- _ABOUT THIS EXERCISE_
Only the lines from the beginning of the entries through the one that holds "Presbycusis – also known as age-related" may appear in the answer, written out exactly and free of pictures.

- _THE DATA_

•••••

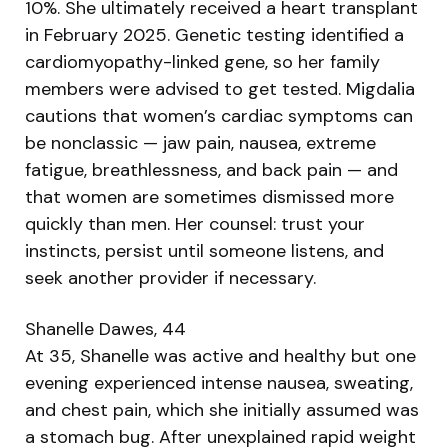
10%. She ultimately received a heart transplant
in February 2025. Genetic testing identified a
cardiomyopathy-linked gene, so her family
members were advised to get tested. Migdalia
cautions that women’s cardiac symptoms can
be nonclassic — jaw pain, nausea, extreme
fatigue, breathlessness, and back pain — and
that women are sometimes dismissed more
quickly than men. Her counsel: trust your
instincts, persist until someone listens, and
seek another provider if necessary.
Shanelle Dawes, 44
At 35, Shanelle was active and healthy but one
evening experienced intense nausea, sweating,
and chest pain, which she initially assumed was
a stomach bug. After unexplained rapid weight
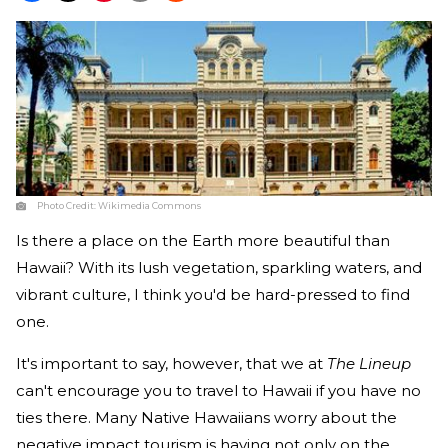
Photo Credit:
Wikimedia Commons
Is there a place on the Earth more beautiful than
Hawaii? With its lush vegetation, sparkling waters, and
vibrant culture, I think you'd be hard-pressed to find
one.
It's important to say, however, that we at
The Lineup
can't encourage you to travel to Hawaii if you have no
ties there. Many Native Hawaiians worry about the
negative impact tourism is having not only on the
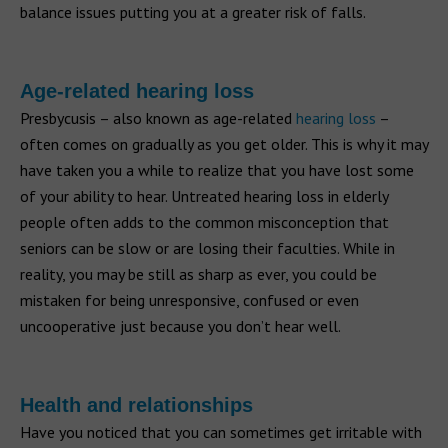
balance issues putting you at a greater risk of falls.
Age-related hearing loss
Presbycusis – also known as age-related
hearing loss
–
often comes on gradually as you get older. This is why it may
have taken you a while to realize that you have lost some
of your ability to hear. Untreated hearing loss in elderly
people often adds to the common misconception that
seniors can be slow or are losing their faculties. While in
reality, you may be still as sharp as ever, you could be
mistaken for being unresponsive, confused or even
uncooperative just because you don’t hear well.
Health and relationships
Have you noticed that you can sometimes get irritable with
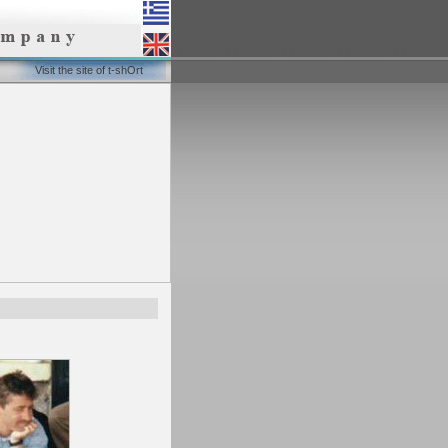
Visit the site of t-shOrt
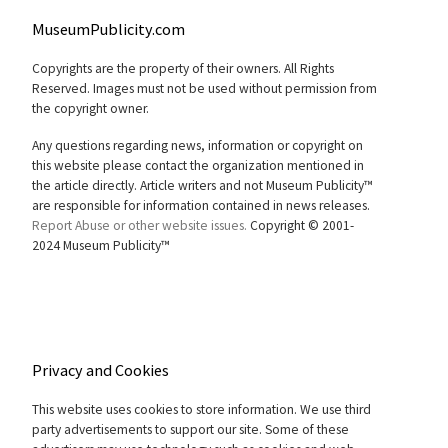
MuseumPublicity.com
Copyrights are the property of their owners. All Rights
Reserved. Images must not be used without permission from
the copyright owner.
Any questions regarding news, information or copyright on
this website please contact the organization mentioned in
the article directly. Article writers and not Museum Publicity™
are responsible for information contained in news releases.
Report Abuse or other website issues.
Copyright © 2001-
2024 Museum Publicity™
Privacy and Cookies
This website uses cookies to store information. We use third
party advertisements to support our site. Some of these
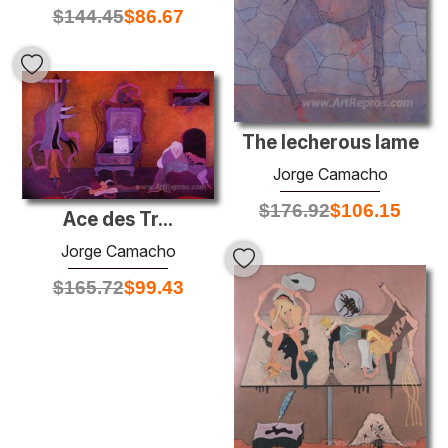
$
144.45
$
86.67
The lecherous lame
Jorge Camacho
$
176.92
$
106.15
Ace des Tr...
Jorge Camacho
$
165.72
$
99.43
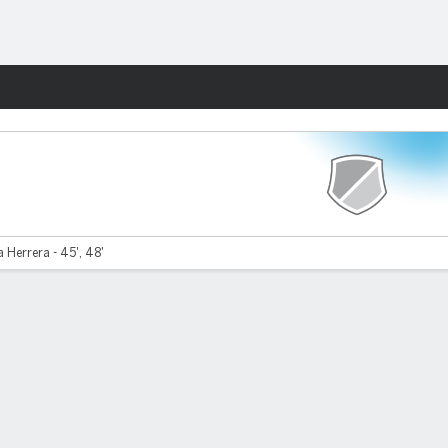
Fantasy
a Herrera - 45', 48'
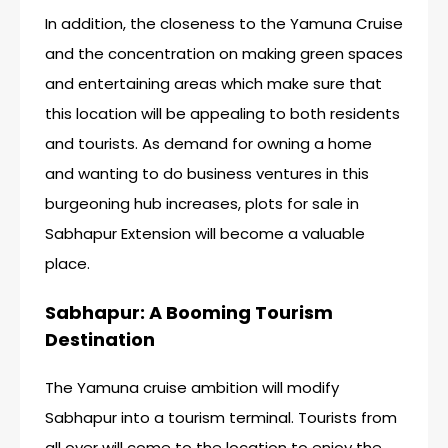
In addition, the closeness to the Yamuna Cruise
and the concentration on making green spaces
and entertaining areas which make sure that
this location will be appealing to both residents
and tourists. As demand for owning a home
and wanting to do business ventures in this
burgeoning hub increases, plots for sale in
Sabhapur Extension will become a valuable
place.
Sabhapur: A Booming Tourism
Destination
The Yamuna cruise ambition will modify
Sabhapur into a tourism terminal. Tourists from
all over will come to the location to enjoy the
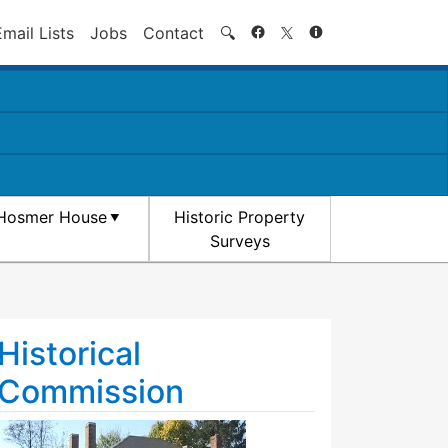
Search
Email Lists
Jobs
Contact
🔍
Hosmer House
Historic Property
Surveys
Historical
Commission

•••••

- _RESULT_
10%. She ultimately received a heart transplant
in February 2025. Genetic testing identified a
cardiomyopathy-linked gene, so her family
members were advised to get tested. Migdalia
cautions that women’s cardiac symptoms can
be nonclassic — jaw pain, nausea, extreme
fatigue, breathlessness, and back pain — and
that women are sometimes dismissed more
quickly than men. Her counsel: trust your
instincts, persist until someone listens, and
seek another provider if necessary.
Shanelle Dawes, 44
At 35, Shanelle was active and healthy but one
evening experienced intense nausea, sweating,
and chest pain, which she initially assumed was
a stomach bug. After unexplained rapid weight
Photo Credit:
Wikimedia Commons
Is there a place on the Earth more beautiful than
Hawaii? With its lush vegetation, sparkling waters, and
vibrant culture, I think you'd be hard-pressed to find
one.
It's important to say, however, that we at
The Lineup
can't encourage you to travel to Hawaii if you have no
ties there. Many Native Hawaiians worry about the
negative impact tourism is having not only on the
balance issues putting you at a greater risk of falls.
Age-related hearing loss
Presbycusis – also known as age-related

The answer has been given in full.